Still, there’s plenty to be hopeful about. Milennials are driving less and cycling more, which means the demand for projects and the unraveling of modes in the U.S. will only get stronger.
“People call that somewhat of a social engineering,” Kemp says of the efforts to boost cyclists’ rights and presence on roads. “But if you look back in the history of streets, we were socially engineered to see that motor vehicles were the only way to go. Now we have to reengineer our social thinking to some degree because it’s really about all modes, not just driving.”
As inefficient as it may be, retrofitting is perhaps the best bet for cycling success in the United States. In a culture slow to band together for the greater good, incremental progress, even at a snail’s pace, is still progress. Americans aren’t ready to rip off any band-aids; it’s a slow-peeling process, a painful one at that.
When a horrific shooting takes place, it’s common for politicians to get on television and say, “We need to start a national discussion.” But it’s not true. The time for discussion ended long before the shooting. Discussion leads to capitulating. The same can be said for cycling infrastructure: The time for talk is over.
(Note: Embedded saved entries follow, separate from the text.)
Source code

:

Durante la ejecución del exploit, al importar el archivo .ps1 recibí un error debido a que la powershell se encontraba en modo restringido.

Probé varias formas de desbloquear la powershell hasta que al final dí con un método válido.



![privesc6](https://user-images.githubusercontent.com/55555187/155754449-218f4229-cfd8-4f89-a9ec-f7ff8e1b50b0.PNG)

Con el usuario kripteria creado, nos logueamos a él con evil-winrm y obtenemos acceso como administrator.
But like all painful processes, dialogue is necessary. Perhaps the key to the puzzle is convincing motorists that right-sizing and retrofitting is beneficial to them as well, not just to cyclists. It’s a tough case to make, yet it’s ultimately true. The hard sell is to city governments, but the soft sell is to everyday motorists who are always one inch from anger, one text away from a horrific collision. With any luck, that soft sell won’t have to be our own Kindermoord.